Our first customer came in before we’d officially opened. He knew exactly what he wanted, Russian Caravan, and after quickly paying for it, he proceeded to leave. A mesh tea ball caught his eye as he walked out, and he promptly returned to buy it. That’s the way our day went: customer after customer proclaiming their personalities in a matter of minutes, movements of their bodies telling us if they were excited, sad, tired. So many couples today, and it was so easy to read their dynamics. They had me and S shaking our heads and saying, “Wow, he was way more talkative than she was. She seemed pretty cold.” And it goes on and on like this, with us psychoanalyzing and enjoying all the new kinds of people we meet.

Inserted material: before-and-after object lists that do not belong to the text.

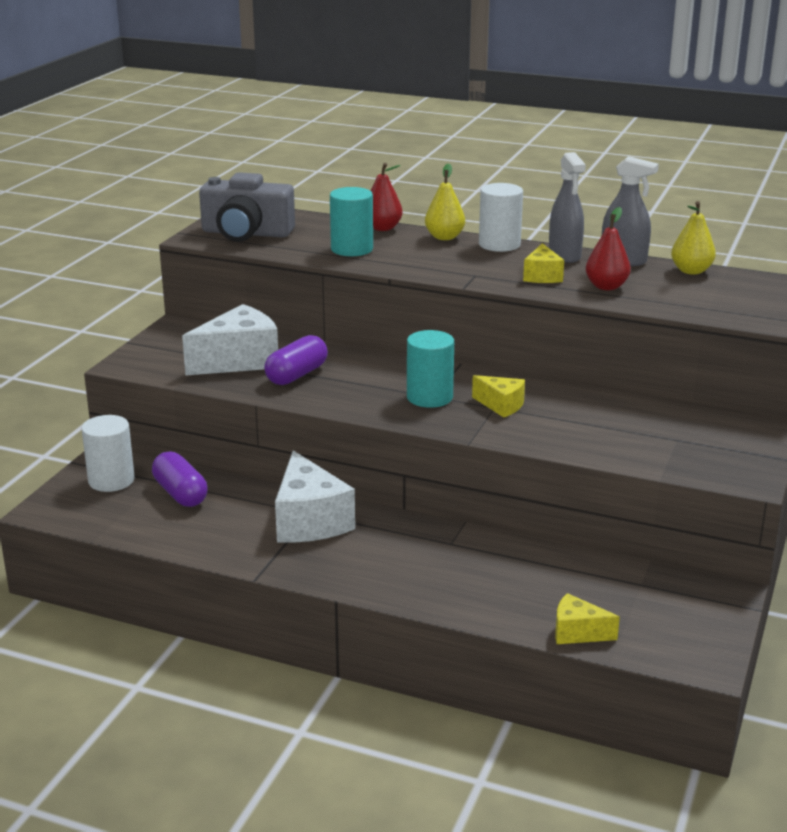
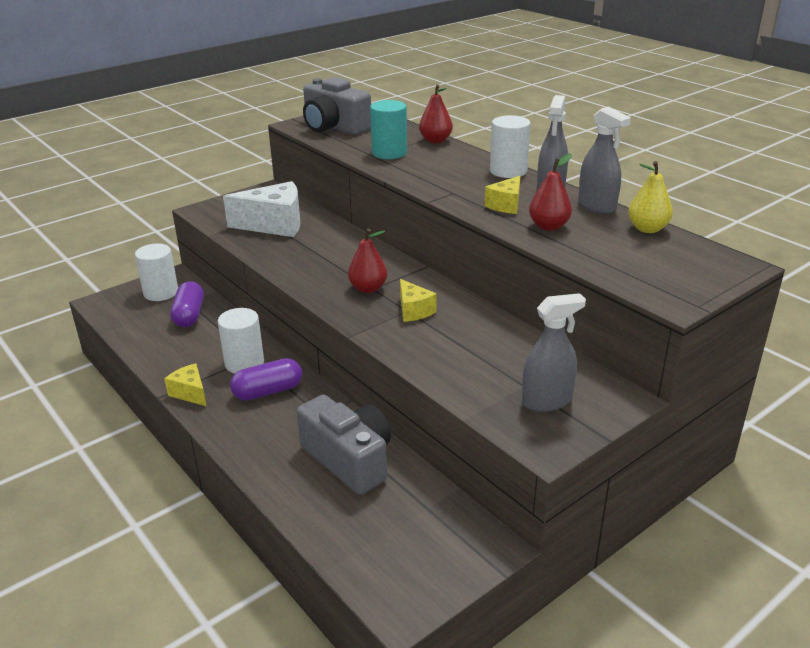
camera: 30 degrees right, 5 degrees up
purple capsule [264,335,328,385] -> purple capsule moved to [230,358,302,401]
white cheese [275,450,355,543] -> white cylinder [218,308,264,373]
turquoise cylinder [407,330,454,408] -> red pear [348,229,387,293]
yellow pear [425,164,465,240] -> none
yellow cheese [555,593,620,644] -> yellow cheese moved to [164,363,206,406]
none -> grey camera [297,395,391,495]
none -> grey spray bottle [522,293,586,412]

A young family came in later in the day. They’ve been pretty regular customers since the fall, with two little children. The youngest had broken their teapot, and they’d come in specifically to get more vanilla black tea and a mug with a strainer. They found those quickly – and then proceeded to stay for about twenty minutes, just talking with us, smelling teas, letting their children smell teas, and all of us laughing. The dad even remembered S had gone home to California for Christmas, and he asked her about it. It’s crazy how much people remember.

That’s the way it is in such a little shop, where we have to get to know the customers in order to sell them the teas they’ll really like. At the end of the day, we had a woman bring her husband in, and when they came in the door, I heard her say, “Look! I told you they’d be here!” She introduced us to her husband, and then said how great we were and she was going to bring all her friends. Thankfully, I did remember her from two weeks ago, but I had no idea we’d made such an impression. She bought three ounces of Russian Caravan (the best seller of the day, apparently), and said she’d be back in a few weeks.

Just a little reminder that a smile and a little interest go a long way.